Recently, I ran across a reference to Goethe's "The Holy Longing". I tracked it down in English and immediately understood its appeal. But the translation feels so clunky... The original German has a rhythm that is hard to capture. Read:
Keine Ferne macht dich schwierig,
Kommst geflogen und gebannt,
Und zuletzt, des Lichts begierig,
Bist du Schmetterling verbrannt.
That's not quite Rilke to my ears, but it feels right.
"Tell me you're not playing chess," my colleague said quizzically.
But I was. My newest grad student and I were sitting in my office playing a quick couple of games of progressive chess, in which I've long been interested. In progressive chess, white makes one move, then black makes two; white makes three moves, then black makes four. The game proceeds in this fashion until one of the players delivers checkmate or until the game ends in any other traditional way.
This may seem like a relatively simple change to the rules of the game, but the result is something that almost doesn't feel like chess. The values of the pieces changes radically, as does the value of space and the meaning of protection. That's why we needed to play a couple of games: to acquaint my student with how different it is from the classical chess I know and love and which has played since a child.
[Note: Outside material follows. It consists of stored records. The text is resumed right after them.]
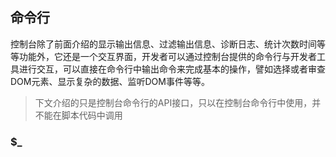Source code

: ## 命令行

控制台除了前面介绍的显示输出信息、过滤输出信息、诊断日志、统计次数时间等等功能外，它还是一个交互界面，开发者可以通过控制台提供的命令行与开发者工具进行交互，可以直接在命令行中输出命令来完成基本的操作，譬如选择或者审查DOM元素、显示复杂的数据、监听DOM事件等等。

> 下文介绍的只是控制台命令行的API接口，只以在控制台命令行中使用，并不能在脚本代码中调用

### $_


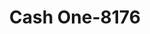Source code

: ---
f_zip-code: 94597
f_state-code: CA
title: Cash One-8176
f_phone: 925-932-9110
f_city-only: Walnut Creek
f_address: 3100 Oak Road Suite 130 Walnut Creek
f_location-unique-id: '8176'
slug: cash-one-8176
updated-on: '2024-05-30T13:46:58.046Z'
created-on: '2024-05-30T13:36:59.803Z'
published-on: '2024-05-30T13:54:32.469Z'
f_city-state: cms/city/walnut-creek-ca.md
f_company: cms/company/cash-one.md
f_state: cms/state/california.md
layout: '[payday-loan].html'
tags: payday-loan
---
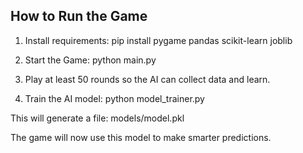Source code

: ## How to Run the Game
1. Install requirements:
pip install pygame pandas scikit-learn joblib

2. Start the Game:
python main.py

3. Play at least 50 rounds so the AI can collect data and learn.

4. Train the AI model:
python model_trainer.py

This will generate a file:
models/model.pkl


The game will now use this model to make smarter predictions.
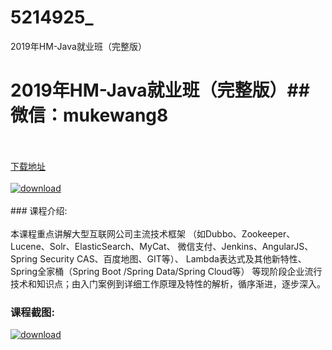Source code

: # 5214925_
2019年HM-Java就业班（完整版）
# 2019年HM-Java就业班（完整版）## 微信：mukewang8
<br/></br>[下载地址](http://www.36tz.cn/article/5214925 "下载地址")
<br/></br>[![download](http://36tz.cn/muke_img/2020_08_1-49.png "下载地址")](http://www.36tz.cn/article/5214925 "下载地址")
<br/></br>### 课程介绍:<br/></br>本课程重点讲解大型互联网公司主流技术框架 （如Dubbo、Zookeeper、Lucene、Solr、ElasticSearch、MyCat、 微信支付、Jenkins、AngularJS、Spring Security CAS、百度地图、GIT等）、 Lambda表达式及其他新特性、Spring全家桶（Spring Boot /Spring Data/Spring Cloud等） 等现阶段企业流行技术和知识点；由入门案例到详细工作原理及特性的解析，循序渐进，逐步深入。

### 课程截图:
[![download](http://36tz.cn/muke_img/2020_08_2-47.png "下载地址")](http://www.36tz.cn/article/5214925 "下载地址")
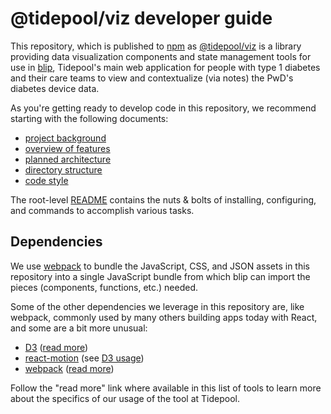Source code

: # @tidepool/viz developer guide

This repository, which is published to [npm](https://www.npmjs.com/ 'node package manager') as [@tidepool/viz](https://www.npmjs.com/package/@tidepool/viz 'npm: @tidepool/viz') is a library providing data visualization components and state management tools for use in [blip](https://github.com/tidepool-org/blip 'GitHub: blip'), Tidepool's main web application for people with type 1 diabetes and their care teams to view and contextualize (via notes) the PwD's diabetes device data.

As you're getting ready to develop code in this repository, we recommend starting with the following documents:

- [project background](./Background.md)
- [overview of features](./FeatureOverview.md)
- [planned architecture](./Architecture.md)
- [directory structure](./DirectoryStructure.md)
- [code style](./CodeStyle.md)

The root-level [README]('../README.md') contains the nuts & bolts of installing, configuring, and commands to accomplish various tasks.

## Dependencies

We use [webpack](https://webpack.github.io/ 'webpack module bundler') to bundle the JavaScript, CSS, and JSON assets in this repository into a single JavaScript bundle from which blip can import the pieces (components, functions, etc.) needed.

Some of the other dependencies we leverage in this repository are, like webpack, commonly used by many others building apps today with React, and some are a bit more unusual:

- [D3](https://d3js.org/ 'D3: Data-Driven Documents') ([read more](./D3.md))
- [react-motion](https://github.com/chenglou/react-motion 'GitHub: react-motion') (see [D3 usage](./D3.md))
- [webpack](https://webpack.github.io/ 'webpack module bundler') ([read more](./Webpack.md))

Follow the "read more" link where available in this list of tools to learn more about the specifics of our usage of the tool at Tidepool.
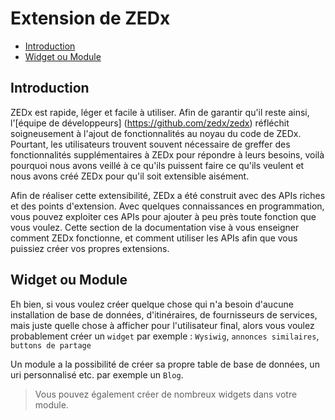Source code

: # Extension de ZEDx

- [Introduction](#introduction)
- [Widget ou Module](#widget-vs-module)

<a name="introduction"></a>
## Introduction

ZEDx est rapide, léger et facile à utiliser. Afin de garantir qu'il reste ainsi, l'[équipe de développeurs] (https://github.com/zedx/zedx) réfléchit soigneusement à l'ajout de fonctionnalités au noyau du code de ZEDx. Pourtant, les utilisateurs trouvent souvent nécessaire de greffer des fonctionnalités supplémentaires à ZEDx pour répondre à leurs besoins, voilà pourquoi nous avons veillé à ce qu'ils puissent faire ce qu'ils veulent et nous avons créé ZEDx pour qu'il soit extensible aisément.

Afin de réaliser cette extensibilité, ZEDx a été construit avec des APIs riches et des points d'extension. Avec quelques connaissances en programmation, vous pouvez exploiter ces APIs pour ajouter à peu près toute fonction que vous voulez. Cette section de la documentation vise à vous enseigner comment ZEDx fonctionne, et comment utiliser les APIs afin que vous puissiez créer vos propres extensions.

<a name="widget-vs-module"></a>
## Widget ou Module

Eh bien, si vous voulez créer quelque chose qui n'a besoin d'aucune installation de base de données, d'itinéraires, de fournisseurs de services, mais juste quelle chose à afficher pour l'utilisateur final, alors vous voulez probablement créer un `widget` par exemple : `Wysiwig`, `annonces similaires`, `buttons de partage`

Un module a la possibilité de créer sa propre table de base de données, un uri personnalisé etc. par exemple un `Blog`.

> Vous pouvez également créer de nombreux widgets dans votre module.
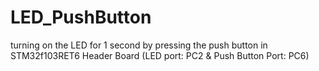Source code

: # LED_PushButton
turning on the LED for 1 second by pressing the push button in STM32f103RET6 Header Board (LED port: PC2 & Push Button Port: PC6)
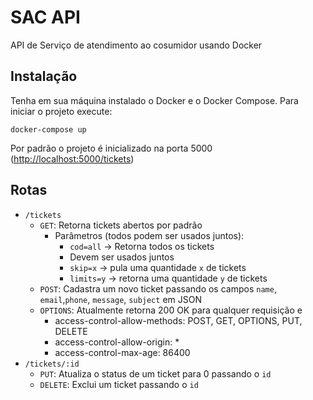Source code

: # SAC API

API de Serviço de atendimento ao cosumidor usando Docker

## Instalação

Tenha em sua máquina instalado o Docker e o Docker Compose. Para iniciar o projeto execute:

    docker-compose up

Por padrão o projeto é inicializado na porta 5000 (<http://localhost:5000/tickets>)

## Rotas

- `/tickets`
  - `GET`: Retorna tickets abertos por padrão
    - Parâmetros (todos podem ser usados juntos):
        - `cod=all` -> Retorna todos os tickets
        - Devem ser usados juntos
        - `skip=x` -> pula uma quantidade `x` de tickets
        - `limits=y` -> retorna uma quantidade `y` de tickets
  - `POST`: Cadastra um novo ticket passando os campos `name`, `email`,`phone`, `message`, `subject` em JSON
  - `OPTIONS`: Atualmente retorna 200 OK para qualquer requisição e
    - access-control-allow-methods: POST, GET, OPTIONS, PUT, DELETE
    - access-control-allow-origin: *
    - access-control-max-age: 86400
- `/tickets/:id`
  - `PUT`: Atualiza o status de um ticket para 0 passando o `id`
  - `DELETE`: Exclui um ticket passando o `id`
For his master's project, the grad student wanted to do something in the general area of game-playing and AI, and we both wanted to work on a problem that is relatively untouched, where a few cool discoveries are still accessible to mortals. Chess, the fruit fly of AI from the 1950s into the 1970s, long ago left the realm where newcomers could make much of a contribution. Chess isn't solved in the technical sense, as checkers is, but the best programs now outplay even the best humans. To improve on the state of the art requires specialty hardware or exquisitely honed software.
Progressive chess, on the other hand, has a funky feel to it and looks wide open. We are not yet aware of much work that has been done on it, either in game theory or automation. My student is just beginning his search of the literature and will know soon how much has been done and what problems have been solved, if any.
That is why we were playing chess in my office on a Wednesday afternoon, so that we could discuss some of the ways in which we will have to think differently about this problem as we explore solutions. Static evaluation of positions is most assuredly different from what works in classical chess, and I suspect that the best ways to search the state space will be quite different, too. After playing only a few games, my student proposed a new way to do search to capitalize on progressive chess's increasingly long sequences of moves by one player. I'm looking forward to exploring it further, giving it a try in code, and finding other new ideas!
I may not be an AI researcher first any more, but this project excites me. You never know what you will discover until you wander away from known territory, and this problem offers us a lot of unknowns.
And I'll get to say, "Yes, we are playing chess," every once in a while, too.